TASK TO CARRY OUT: Every record below should be printed exactly as given.

*** INFORMATION SHOWN Section Begins ***

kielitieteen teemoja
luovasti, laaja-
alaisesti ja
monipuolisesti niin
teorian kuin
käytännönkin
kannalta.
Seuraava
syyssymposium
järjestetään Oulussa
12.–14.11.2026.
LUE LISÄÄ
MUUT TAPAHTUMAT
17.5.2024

*** INFORMATION SHOWN Section Ends ***

TASK RESPONSE:
kielitieteen teemoja
luovasti, laaja-
alaisesti ja
monipuolisesti niin
teorian kuin
käytännönkin
kannalta.
Seuraava
syyssymposium
järjestetään Oulussa
12.–14.11.2026.
LUE LISÄÄ
MUUT TAPAHTUMAT
17.5.2024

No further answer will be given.